Beginning a conversation with “How are you?” is a ritual, and 99 percent of the time we don’t intend for this question to be answered. Beginning an event by saying “Good evening and welcome” is a ritual, and the emcee has no intention of declaring that the evening is really good or that the audience is really “blessed,” which is the literal meaning of the Hebrew phrase for “welcome” (bruchim haba’im). Ending a meeting with the words “thank you all very much” is a ritual, and it isn’t really intended to thank everyone or to assert that everyone is deserving of thanks. Manners are also a form of ritual. So is modest dress.

Our lives are full of rituals, and effectively, there’s no such thing as human life without rituals. Some are more traditional and some are new, but they always recur, regularly, and aren’t meant to be understood literally. In fact, as the scholar of religion Adam Seligman (Boston University) wrote, many rituals are explicitly meant to momentarily create a reality that doesn’t exist, so demanding that they conform to the existing reality is absurd. It’s simply beside the point.
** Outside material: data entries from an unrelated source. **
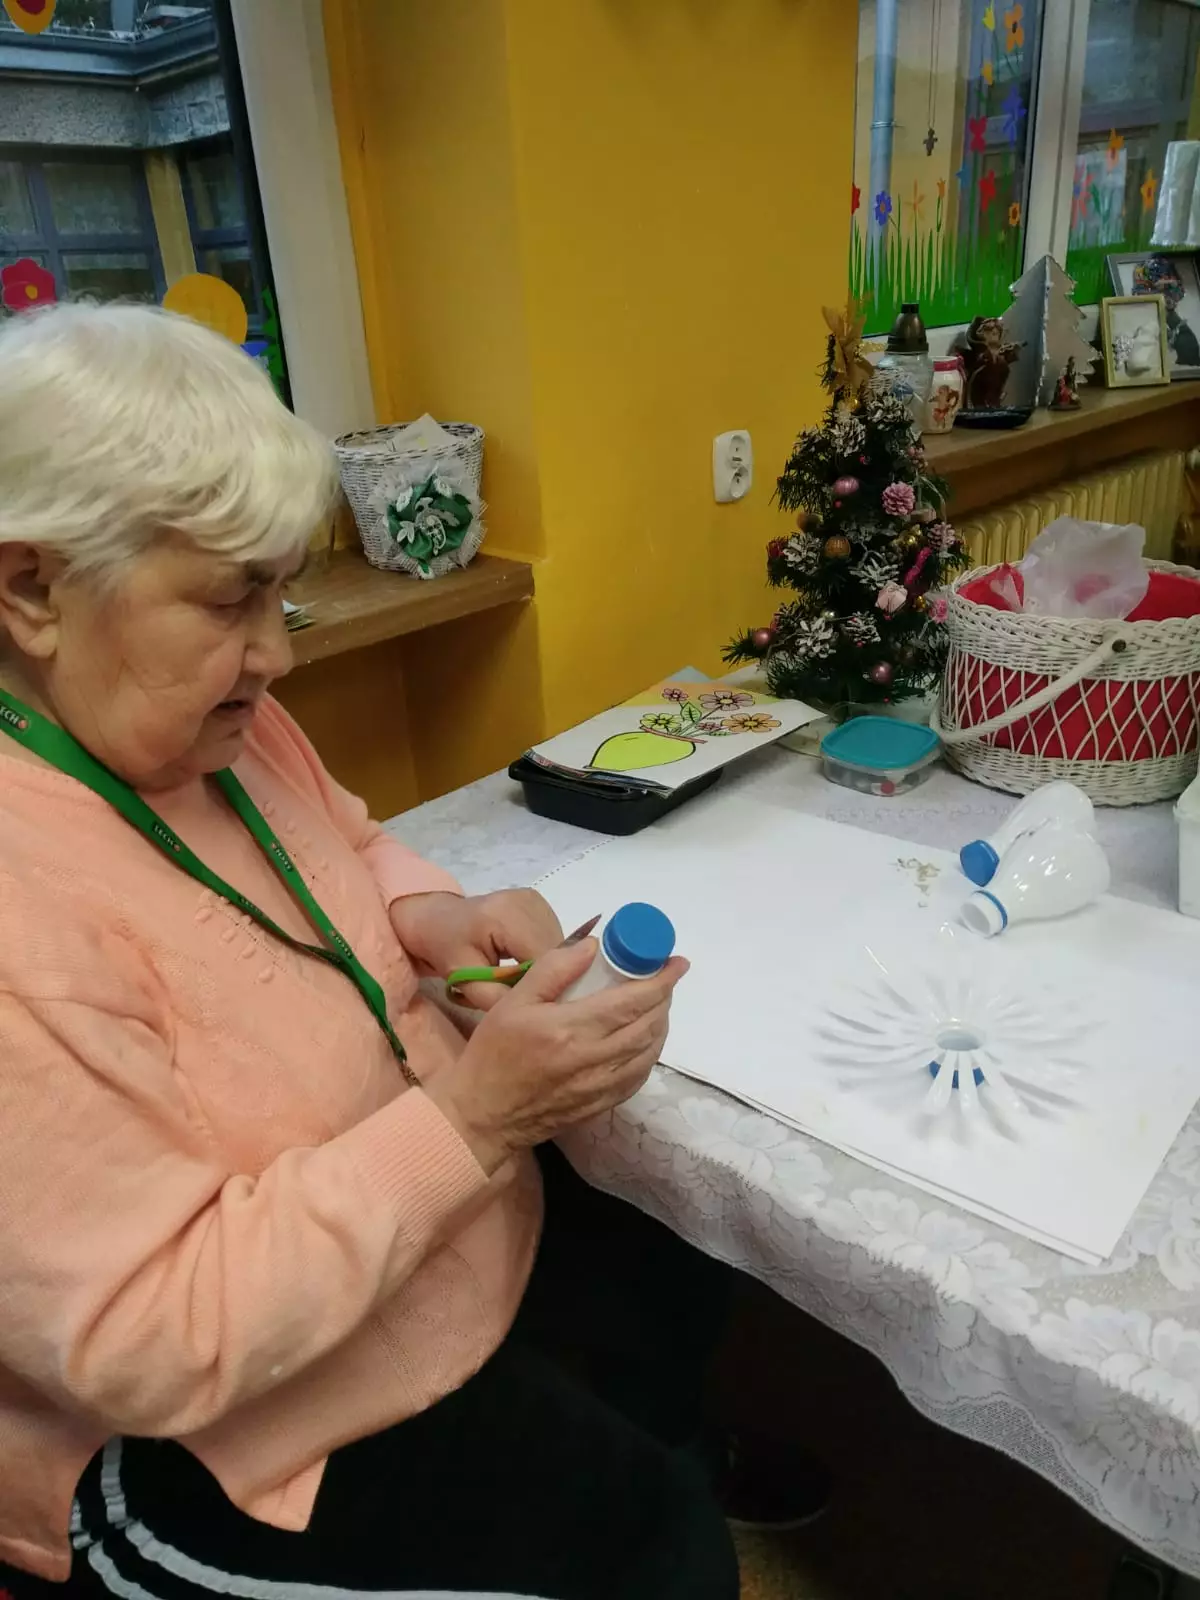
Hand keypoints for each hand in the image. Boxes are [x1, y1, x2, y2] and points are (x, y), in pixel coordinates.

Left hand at [390, 889, 562, 1007]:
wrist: (435, 918)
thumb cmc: (444, 948)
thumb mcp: (464, 979)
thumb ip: (497, 998)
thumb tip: (534, 1014)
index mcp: (505, 917)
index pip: (542, 960)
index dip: (542, 986)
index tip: (534, 1008)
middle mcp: (528, 902)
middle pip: (554, 952)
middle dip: (543, 978)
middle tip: (524, 996)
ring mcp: (536, 900)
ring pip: (558, 946)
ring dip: (545, 967)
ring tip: (520, 978)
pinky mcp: (539, 903)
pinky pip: (552, 937)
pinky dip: (542, 954)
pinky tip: (523, 961)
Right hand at [424, 939, 689, 1173]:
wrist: (482, 1116)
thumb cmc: (493, 1054)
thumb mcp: (513, 1002)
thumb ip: (553, 970)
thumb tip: (593, 946)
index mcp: (571, 1029)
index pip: (632, 1000)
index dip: (662, 980)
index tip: (677, 963)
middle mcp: (592, 1059)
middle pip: (648, 1024)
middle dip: (664, 998)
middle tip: (663, 978)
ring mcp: (600, 1086)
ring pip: (649, 1051)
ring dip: (661, 1024)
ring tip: (657, 1004)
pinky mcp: (600, 1104)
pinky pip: (639, 1076)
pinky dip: (650, 1053)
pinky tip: (644, 1040)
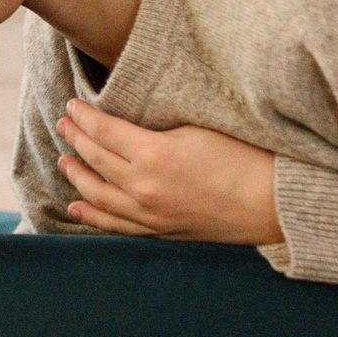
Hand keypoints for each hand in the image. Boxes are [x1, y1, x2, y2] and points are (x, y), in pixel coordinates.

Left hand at [55, 98, 283, 244]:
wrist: (274, 204)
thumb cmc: (245, 157)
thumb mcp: (197, 128)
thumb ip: (157, 127)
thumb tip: (128, 122)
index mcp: (152, 154)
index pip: (103, 131)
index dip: (83, 116)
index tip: (72, 104)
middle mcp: (143, 188)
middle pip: (95, 160)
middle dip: (75, 139)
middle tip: (63, 123)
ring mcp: (150, 215)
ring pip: (98, 195)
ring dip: (76, 176)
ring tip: (63, 160)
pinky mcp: (160, 232)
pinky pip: (116, 226)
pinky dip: (92, 217)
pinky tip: (76, 208)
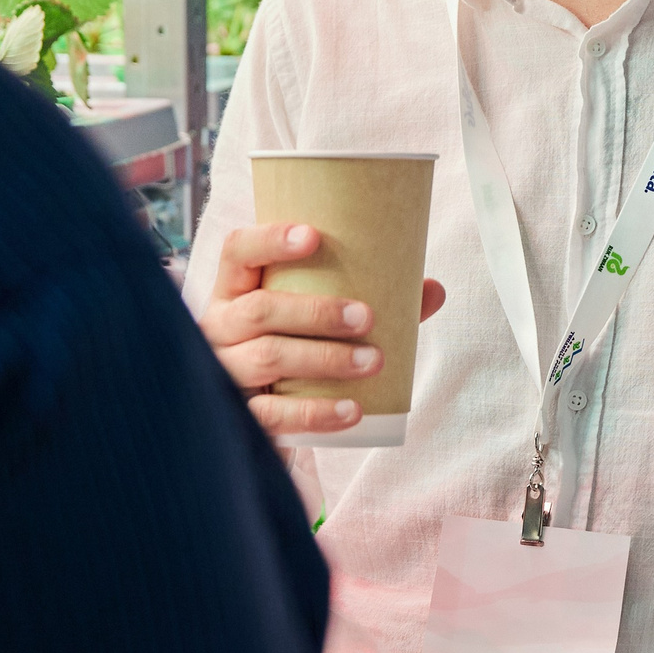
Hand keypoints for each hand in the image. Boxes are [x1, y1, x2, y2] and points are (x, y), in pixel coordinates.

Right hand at [199, 223, 445, 437]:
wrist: (263, 416)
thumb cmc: (293, 349)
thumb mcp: (318, 321)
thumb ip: (372, 302)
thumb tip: (432, 289)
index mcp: (235, 289)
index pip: (239, 251)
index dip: (270, 240)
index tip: (314, 235)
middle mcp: (221, 325)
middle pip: (260, 309)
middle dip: (317, 311)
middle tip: (367, 317)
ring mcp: (225, 370)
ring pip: (268, 357)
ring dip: (325, 358)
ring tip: (373, 361)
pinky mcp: (239, 414)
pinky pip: (273, 413)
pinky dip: (317, 412)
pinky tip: (352, 410)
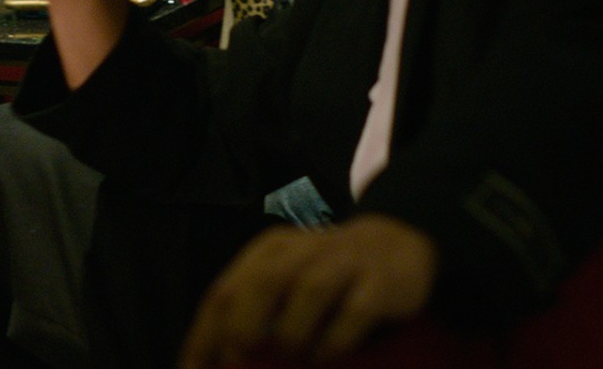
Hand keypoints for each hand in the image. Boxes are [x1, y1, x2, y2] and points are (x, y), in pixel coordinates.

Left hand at [179, 216, 438, 368]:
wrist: (397, 244)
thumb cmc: (326, 274)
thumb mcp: (284, 279)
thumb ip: (250, 311)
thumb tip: (216, 361)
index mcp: (269, 251)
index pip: (224, 291)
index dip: (205, 336)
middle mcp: (302, 251)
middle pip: (262, 283)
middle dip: (243, 328)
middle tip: (237, 361)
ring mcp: (343, 264)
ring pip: (309, 291)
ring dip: (292, 333)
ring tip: (290, 355)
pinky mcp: (379, 283)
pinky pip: (354, 312)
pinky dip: (335, 340)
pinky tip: (324, 355)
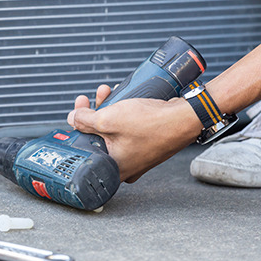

Beyond this, the idea that it’s possible to simply do without rituals, that it’s possible to live a life devoid of gestures, manners or fashion, resembles the idea that it’s possible to sever ourselves completely from the past, that it’s possible to recreate ourselves anew every day, that as modern people, we’re individuals devoid of context or history. All these are myths devoid of validity, which modern secularism tells itself no less devoutly than religions tell fables about paradise.

Alpher writes, “In October my life is snatched away from me in a truly violent way.” If Alpher treats words seriously, he evidently means that when someone wishes that he be “inscribed in the Book of Life,” or when he sees a sukkah in the street, his life is forcibly taken away – that these religious symbols beat him and wound him and run away with his life or health, and he’s left as a shattered, empty vessel, expiring in the street, until he dies. But of course none of this happens to him. Alpher simply wants to say that he’s been forced into an encounter with a tradition he doesn’t respect.

This sentence is the concluding sentence of the op-ed, and therefore, it’s melodramatic and exaggerated. That’s how writers end opinion pieces, and it’s not necessary to take every word in them literally. This, too, is a kind of ritual.